# Libraries

In [None]:
import pandas as pd
from deepchecks.tabular import Dataset
from deepchecks.tabular.suites import data_integrity

# Challenge: "Titanic ML Competition"

## Challenge:

    Use machine learning to create a model that predicts which passengers survived the Titanic shipwreck.

## Question:
    what sorts of people were more likely to survive?
    
## Source:
https://www.kaggle.com/c/titanic/data

# Data Summary

In [None]:
#Load data
raw_train_data = pd.read_csv("../data/raw/train.csv")
raw_test_data = pd.read_csv("../data/raw/test.csv")

In [None]:
#Review shape
print("*"*10)
print(f'train shape: {raw_train_data.shape}')
print(f'test shape: {raw_test_data.shape}')
print("*"*10)

#Review columns
print(f'train columns: {raw_train_data.columns}')
print(f'test columns: {raw_test_data.columns}')
print("*"*10)

#Review data structure info
print(f'train info: {raw_train_data.info()}')
print(f'test info: {raw_test_data.info()}')
print("*"*10)

#Review summary
print(f'train summary:\n {raw_train_data.describe()}')
print(f'test summary:\n {raw_test_data.describe()}')
print("*"*10)

In [None]:
#Review some rows
raw_train_data.head(5)

By the description in this link (https://www.kaggle.com/c/titanic/data) there are some categorical features (pclass, sex, survival, embarked, cabin), some numerical features (fare, parch, sibsp. Age), and some identification features (PassengerId, Name, ticket).

Also there are some missing values. In the EDA we will review this data characteristic.

In [None]:
cat_features = ['Cabin', 'Embarked', 'Sex', 'Pclass']
num_features = ['SibSp', 'Parch', 'Fare', 'Age']
id_features = ['PassengerId', 'Name', 'Ticket']
target = 'Survived'

# Data Integrity

In [None]:
#Create a dataset without the identification features (by now)
train_data = raw_train_data.drop(id_features, axis=1)
test_data = raw_test_data.drop(id_features, axis=1)

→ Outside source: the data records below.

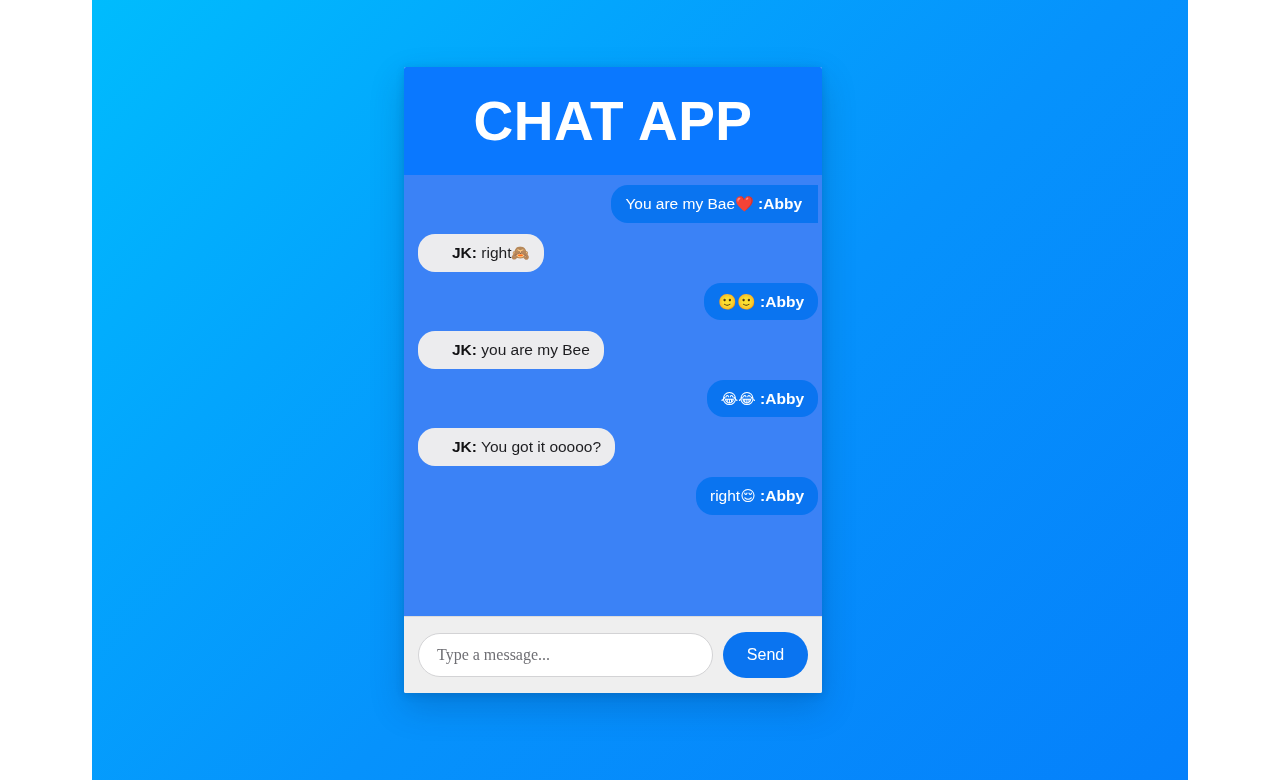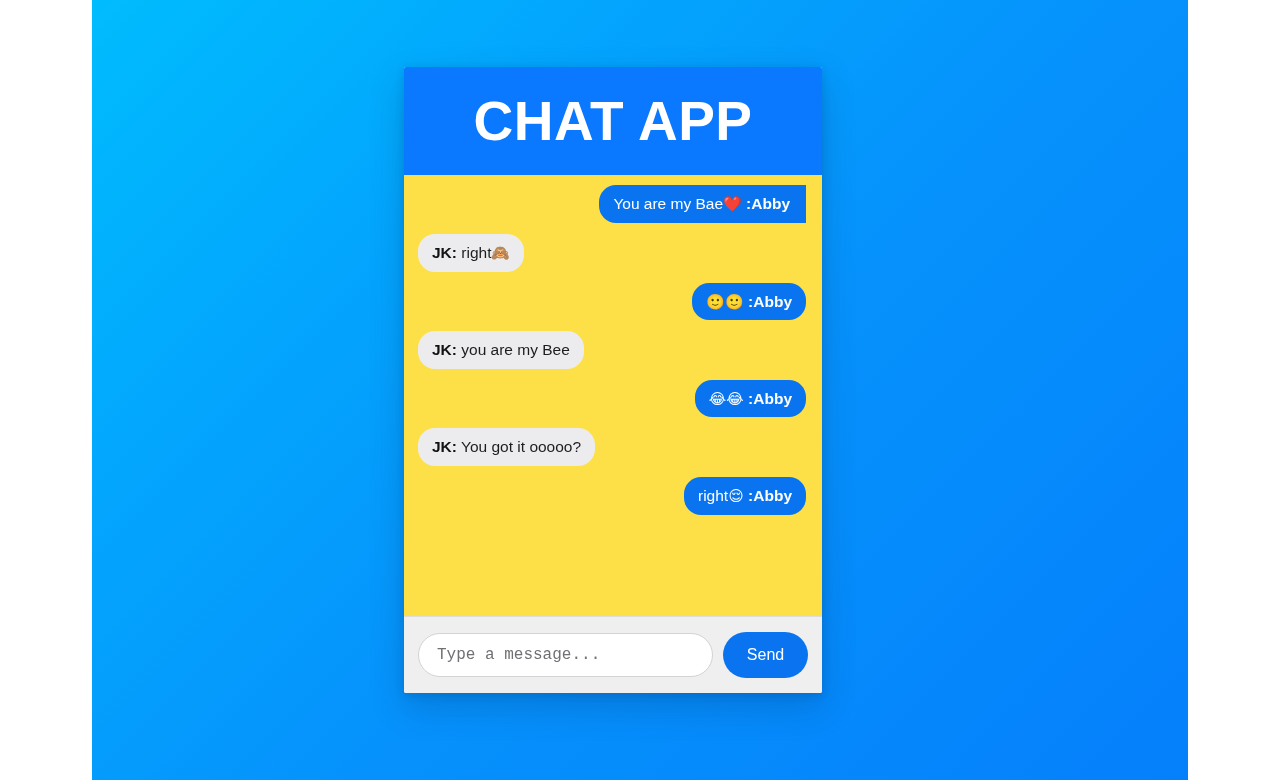--- a/index.html
+++ b/index.html
@@ -60,22 +60,22 @@
     font-size: 55px;
     font-weight: bold;
     letter-spacing: 0.5px;
     line-height: 1;
     font-family: "Liberation Sans", sans-serif;
   }
 
   
   .messages {
     flex: 1 1 auto;
-    background: #fde047;
-    padding: 10px 16px 6px 0;
+    background: #3b82f6;
+    padding: 10px 4px 6px 0;
     overflow: hidden;
     display: flex;
     flex-direction: column;
   }
 
   .msg-row {
     display: flex;
     padding: 0 0px;
     margin-bottom: 11px;
   }
@@ -92,20 +92,21 @@
   }
 
   .bubble.incoming {
     background: #ececee;
     color: #1d1d20;
     border-radius: 17px;
   }
   .bubble.incoming .sender {
     font-weight: bold;
     color: #121214;
+    margin-left: 20px;
   }
 
   .bubble.outgoing {
     background: #0a74f0;
     color: #ffffff;
     border-radius: 17px 17px 17px 17px;
   }
   .bubble.outgoing .sender {
     font-weight: bold;
     color: #ffffff;
@@ -135,21 +136,21 @@
   .message-input {
     flex: 1 1 auto;
     height: 44px;
     border-radius: 22px;
     border: 1px solid #d3d3d5;
     background: #ffffff;
     padding: 0 18px;
     font-size: 16px;
     color: #222;
     outline: none;
-    font-family: Liberation Mono, monospace;
+    font-family: Liberation Serif, serif;
   }
   .message-input::placeholder { color: #6f6f74; }
 
   .send-button {
     flex: 0 0 auto;
     height: 46px;
     min-width: 85px;
     padding: 0 20px;
     border: none;
     border-radius: 23px;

#Create the Dataset according to deepchecks format
train_deepchecks = Dataset(
    train_data, 
    cat_features = cat_features,
    label = target
)

In [None]:
#Run the data integrity test
integrity_suite = data_integrity()
integrity_results = integrity_suite.run(train_deepchecks)
integrity_results.save_as_html("../docs/data_integrity_report_train.html")

The data integrity evaluation shows that:
- We need to review the importance of the "Cabin" feature because of this feature has a high correlation with other features. 

- There are some rows (4.83% of the total data) with the same information but different survival predictions. This phenomenon could be appear due to missing values in some columns, it is important to make a "missing values" analysis. 

- There are data duplicates, but this behavior in the data is expected due to we dropped the identification columns and many people can share the same characteristics.